Work instructions
Using the entries that follow, report the number of lines that include the string "https", without any other text.

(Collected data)
--- START ---

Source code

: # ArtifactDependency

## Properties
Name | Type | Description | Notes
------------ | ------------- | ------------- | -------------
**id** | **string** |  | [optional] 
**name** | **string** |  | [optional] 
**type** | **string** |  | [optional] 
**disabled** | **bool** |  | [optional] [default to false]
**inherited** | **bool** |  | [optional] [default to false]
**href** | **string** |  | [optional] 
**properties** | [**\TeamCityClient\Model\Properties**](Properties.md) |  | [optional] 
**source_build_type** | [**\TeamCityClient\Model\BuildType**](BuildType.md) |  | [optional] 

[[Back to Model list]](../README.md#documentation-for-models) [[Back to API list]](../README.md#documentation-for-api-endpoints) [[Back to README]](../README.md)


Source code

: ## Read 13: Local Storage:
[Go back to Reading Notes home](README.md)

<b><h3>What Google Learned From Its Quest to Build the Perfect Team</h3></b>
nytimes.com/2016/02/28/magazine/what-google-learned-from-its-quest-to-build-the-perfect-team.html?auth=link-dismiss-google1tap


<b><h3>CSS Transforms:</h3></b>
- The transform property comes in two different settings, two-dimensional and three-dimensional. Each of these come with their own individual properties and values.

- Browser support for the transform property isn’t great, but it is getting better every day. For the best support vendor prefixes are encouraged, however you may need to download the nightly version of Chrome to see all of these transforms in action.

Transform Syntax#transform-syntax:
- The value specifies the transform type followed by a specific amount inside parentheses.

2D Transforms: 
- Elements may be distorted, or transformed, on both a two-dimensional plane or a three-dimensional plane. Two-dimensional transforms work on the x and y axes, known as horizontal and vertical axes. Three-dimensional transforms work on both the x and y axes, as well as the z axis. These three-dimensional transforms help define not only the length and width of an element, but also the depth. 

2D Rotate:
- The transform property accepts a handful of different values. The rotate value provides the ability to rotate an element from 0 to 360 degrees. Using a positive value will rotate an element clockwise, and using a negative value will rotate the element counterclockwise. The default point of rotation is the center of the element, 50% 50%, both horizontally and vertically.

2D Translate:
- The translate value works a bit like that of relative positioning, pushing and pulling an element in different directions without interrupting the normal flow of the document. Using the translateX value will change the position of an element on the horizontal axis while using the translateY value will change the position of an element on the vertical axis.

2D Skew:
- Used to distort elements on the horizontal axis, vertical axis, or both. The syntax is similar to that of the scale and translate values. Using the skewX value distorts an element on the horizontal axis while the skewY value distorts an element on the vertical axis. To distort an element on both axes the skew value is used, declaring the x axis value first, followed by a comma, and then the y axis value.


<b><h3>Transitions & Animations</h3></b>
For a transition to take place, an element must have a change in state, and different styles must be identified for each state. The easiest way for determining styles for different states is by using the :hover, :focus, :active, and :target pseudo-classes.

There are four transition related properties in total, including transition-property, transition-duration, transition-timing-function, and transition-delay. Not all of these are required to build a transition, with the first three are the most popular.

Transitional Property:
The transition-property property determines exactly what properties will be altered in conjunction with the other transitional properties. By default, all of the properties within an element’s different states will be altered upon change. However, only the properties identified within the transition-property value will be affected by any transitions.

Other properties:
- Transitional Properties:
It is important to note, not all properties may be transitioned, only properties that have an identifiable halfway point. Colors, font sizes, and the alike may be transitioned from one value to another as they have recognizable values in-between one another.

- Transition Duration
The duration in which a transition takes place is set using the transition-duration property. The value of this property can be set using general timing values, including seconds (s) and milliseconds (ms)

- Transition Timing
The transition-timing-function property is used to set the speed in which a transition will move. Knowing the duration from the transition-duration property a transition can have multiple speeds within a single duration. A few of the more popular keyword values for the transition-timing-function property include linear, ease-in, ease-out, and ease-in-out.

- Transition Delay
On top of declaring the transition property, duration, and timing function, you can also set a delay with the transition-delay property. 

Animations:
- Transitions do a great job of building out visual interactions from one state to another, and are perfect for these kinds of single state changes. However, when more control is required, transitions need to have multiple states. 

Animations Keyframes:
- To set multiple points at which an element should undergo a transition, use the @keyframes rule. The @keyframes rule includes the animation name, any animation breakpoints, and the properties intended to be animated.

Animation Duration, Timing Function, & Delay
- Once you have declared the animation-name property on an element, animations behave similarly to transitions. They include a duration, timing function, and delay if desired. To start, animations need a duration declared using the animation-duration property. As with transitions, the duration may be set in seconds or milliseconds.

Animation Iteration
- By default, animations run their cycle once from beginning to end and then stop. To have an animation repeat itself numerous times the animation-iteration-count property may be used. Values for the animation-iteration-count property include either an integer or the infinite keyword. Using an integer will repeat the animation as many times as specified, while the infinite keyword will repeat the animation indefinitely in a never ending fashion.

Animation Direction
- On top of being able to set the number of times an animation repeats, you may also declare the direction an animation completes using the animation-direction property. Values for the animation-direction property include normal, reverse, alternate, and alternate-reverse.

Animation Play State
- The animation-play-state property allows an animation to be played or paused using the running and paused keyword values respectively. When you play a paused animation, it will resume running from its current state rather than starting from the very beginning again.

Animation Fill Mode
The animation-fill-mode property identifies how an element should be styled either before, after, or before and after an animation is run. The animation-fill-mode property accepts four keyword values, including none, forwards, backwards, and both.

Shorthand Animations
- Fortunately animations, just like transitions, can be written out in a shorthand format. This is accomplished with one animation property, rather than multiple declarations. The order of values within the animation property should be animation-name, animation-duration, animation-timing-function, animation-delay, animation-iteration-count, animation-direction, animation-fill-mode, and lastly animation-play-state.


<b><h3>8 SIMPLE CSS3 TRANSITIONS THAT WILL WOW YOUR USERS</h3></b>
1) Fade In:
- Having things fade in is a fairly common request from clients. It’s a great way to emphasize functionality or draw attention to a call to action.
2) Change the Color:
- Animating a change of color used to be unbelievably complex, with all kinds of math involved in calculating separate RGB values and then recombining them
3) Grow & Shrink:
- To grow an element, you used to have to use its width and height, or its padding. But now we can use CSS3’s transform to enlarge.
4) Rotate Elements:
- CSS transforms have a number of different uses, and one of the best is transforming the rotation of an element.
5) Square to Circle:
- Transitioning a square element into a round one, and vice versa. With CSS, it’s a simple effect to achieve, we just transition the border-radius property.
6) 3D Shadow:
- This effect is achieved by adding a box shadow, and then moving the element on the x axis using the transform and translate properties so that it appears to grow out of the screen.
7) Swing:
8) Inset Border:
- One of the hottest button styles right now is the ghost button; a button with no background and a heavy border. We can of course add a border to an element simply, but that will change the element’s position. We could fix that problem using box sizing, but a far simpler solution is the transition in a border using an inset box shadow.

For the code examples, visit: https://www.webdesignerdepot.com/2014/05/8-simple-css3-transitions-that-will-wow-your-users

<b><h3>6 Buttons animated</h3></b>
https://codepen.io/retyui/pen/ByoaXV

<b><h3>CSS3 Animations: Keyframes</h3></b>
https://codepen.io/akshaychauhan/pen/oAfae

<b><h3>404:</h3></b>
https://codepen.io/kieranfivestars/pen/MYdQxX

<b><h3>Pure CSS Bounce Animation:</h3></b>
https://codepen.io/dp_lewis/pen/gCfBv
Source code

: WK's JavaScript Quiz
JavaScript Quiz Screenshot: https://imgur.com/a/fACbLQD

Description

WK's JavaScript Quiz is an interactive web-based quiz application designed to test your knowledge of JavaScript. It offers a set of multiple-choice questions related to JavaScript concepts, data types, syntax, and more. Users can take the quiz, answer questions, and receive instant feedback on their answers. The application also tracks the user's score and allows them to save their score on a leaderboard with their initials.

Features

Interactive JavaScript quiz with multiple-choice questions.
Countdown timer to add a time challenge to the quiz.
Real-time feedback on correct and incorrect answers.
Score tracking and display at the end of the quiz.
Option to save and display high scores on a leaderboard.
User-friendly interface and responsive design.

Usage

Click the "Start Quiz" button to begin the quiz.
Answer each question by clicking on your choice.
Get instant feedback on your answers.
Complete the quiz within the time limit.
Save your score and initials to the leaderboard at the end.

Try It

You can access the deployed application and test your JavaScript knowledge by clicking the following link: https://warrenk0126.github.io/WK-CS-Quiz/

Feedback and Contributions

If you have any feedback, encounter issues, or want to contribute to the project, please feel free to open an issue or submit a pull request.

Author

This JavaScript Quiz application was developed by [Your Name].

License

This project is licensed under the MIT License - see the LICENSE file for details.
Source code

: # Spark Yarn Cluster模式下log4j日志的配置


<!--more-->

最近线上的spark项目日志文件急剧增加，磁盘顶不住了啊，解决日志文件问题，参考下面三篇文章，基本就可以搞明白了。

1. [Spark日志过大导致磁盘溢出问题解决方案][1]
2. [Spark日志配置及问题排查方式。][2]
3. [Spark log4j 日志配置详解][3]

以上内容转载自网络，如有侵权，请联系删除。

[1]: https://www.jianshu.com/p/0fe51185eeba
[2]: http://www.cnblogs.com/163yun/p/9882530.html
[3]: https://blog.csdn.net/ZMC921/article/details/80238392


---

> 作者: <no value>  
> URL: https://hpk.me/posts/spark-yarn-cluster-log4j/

--- END ---

Response to the task
10